--- Directions for this task ---
Below are some entries; state how many of their lines include the word "Pasted" and give no more than that number.
'''
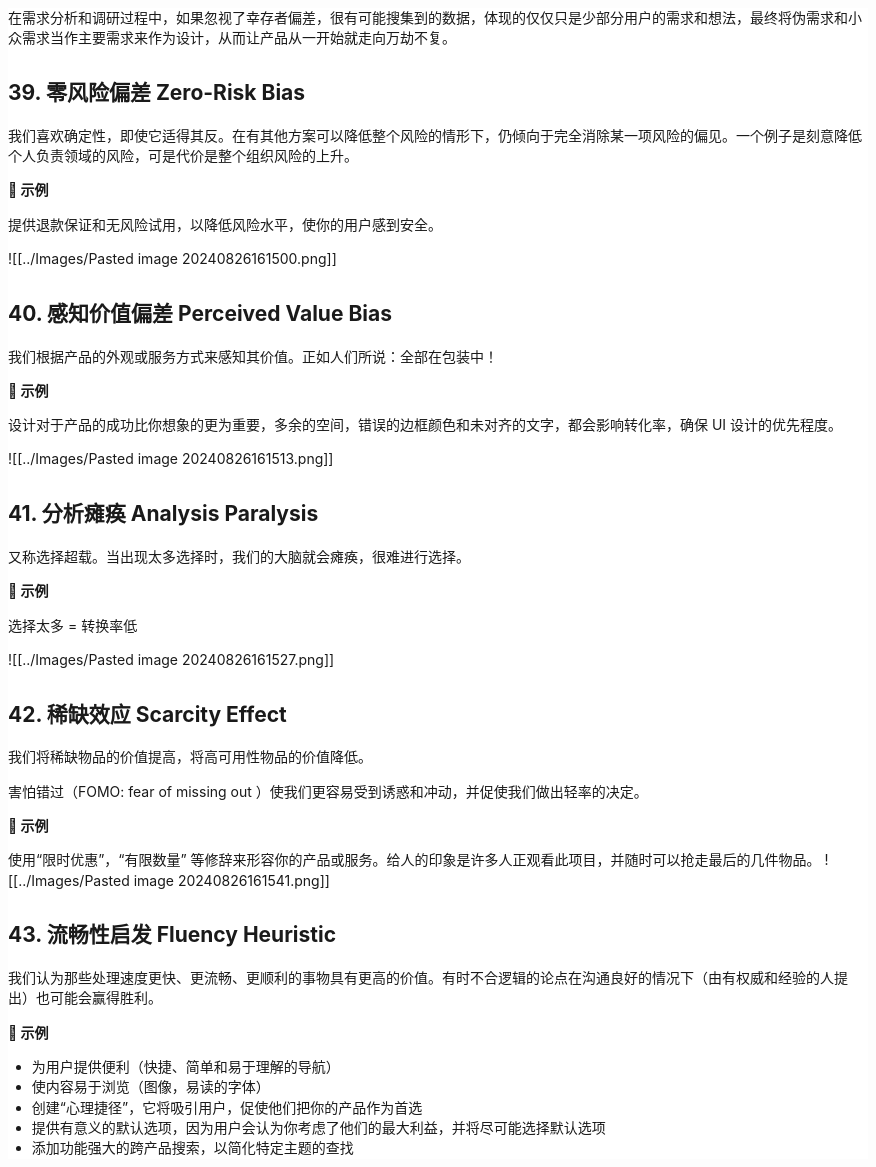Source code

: 在需求分析和调研过程中，如果忽视了幸存者偏差，很有可能搜集到的数据，体现的仅仅只是少部分用户的需求和想法，最终将伪需求和小众需求当作主要需求来作为设计，从而让产品从一开始就走向万劫不复。

## 39. 零风险偏差 Zero-Risk Bias

我们喜欢确定性，即使它适得其反。在有其他方案可以降低整个风险的情形下，仍倾向于完全消除某一项风险的偏见。一个例子是刻意降低个人负责领域的风险，可是代价是整个组织风险的上升。

**🔺 示例**

提供退款保证和无风险试用，以降低风险水平，使你的用户感到安全。

![[../Images/Pasted image 20240826161500.png]]

## 40. 感知价值偏差 Perceived Value Bias

我们根据产品的外观或服务方式来感知其价值。正如人们所说：全部在包装中！

**🔺 示例**

设计对于产品的成功比你想象的更为重要，多余的空间，错误的边框颜色和未对齐的文字，都会影响转化率，确保 UI 设计的优先程度。

![[../Images/Pasted image 20240826161513.png]]
## 41. 分析瘫痪 Analysis Paralysis

又称选择超载。当出现太多选择时，我们的大脑就会瘫痪，很难进行选择。

**🔺 示例**

选择太多 = 转换率低

![[../Images/Pasted image 20240826161527.png]]

## 42. 稀缺效应 Scarcity Effect

我们将稀缺物品的价值提高，将高可用性物品的价值降低。

害怕错过（FOMO: fear of missing out ）使我们更容易受到诱惑和冲动，并促使我们做出轻率的决定。

**🔺 示例**

使用“限时优惠”，“有限数量” 等修辞来形容你的产品或服务。给人的印象是许多人正观看此项目，并随时可以抢走最后的几件物品。
![[../Images/Pasted image 20240826161541.png]]

  
## 43. 流畅性启发 Fluency Heuristic

我们认为那些处理速度更快、更流畅、更顺利的事物具有更高的价值。有时不合逻辑的论点在沟通良好的情况下（由有权威和经验的人提出）也可能会赢得胜利。

**🔺 示例**
- 为用户提供便利（快捷、简单和易于理解的导航）
- 使内容易于浏览（图像，易读的字体）
- 创建“心理捷径”，它将吸引用户，促使他们把你的产品作为首选
- 提供有意义的默认选项，因为用户会认为你考虑了他们的最大利益，并将尽可能选择默认选项
- 添加功能强大的跨产品搜索，以简化特定主题的查找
'''
--- Task result ---
4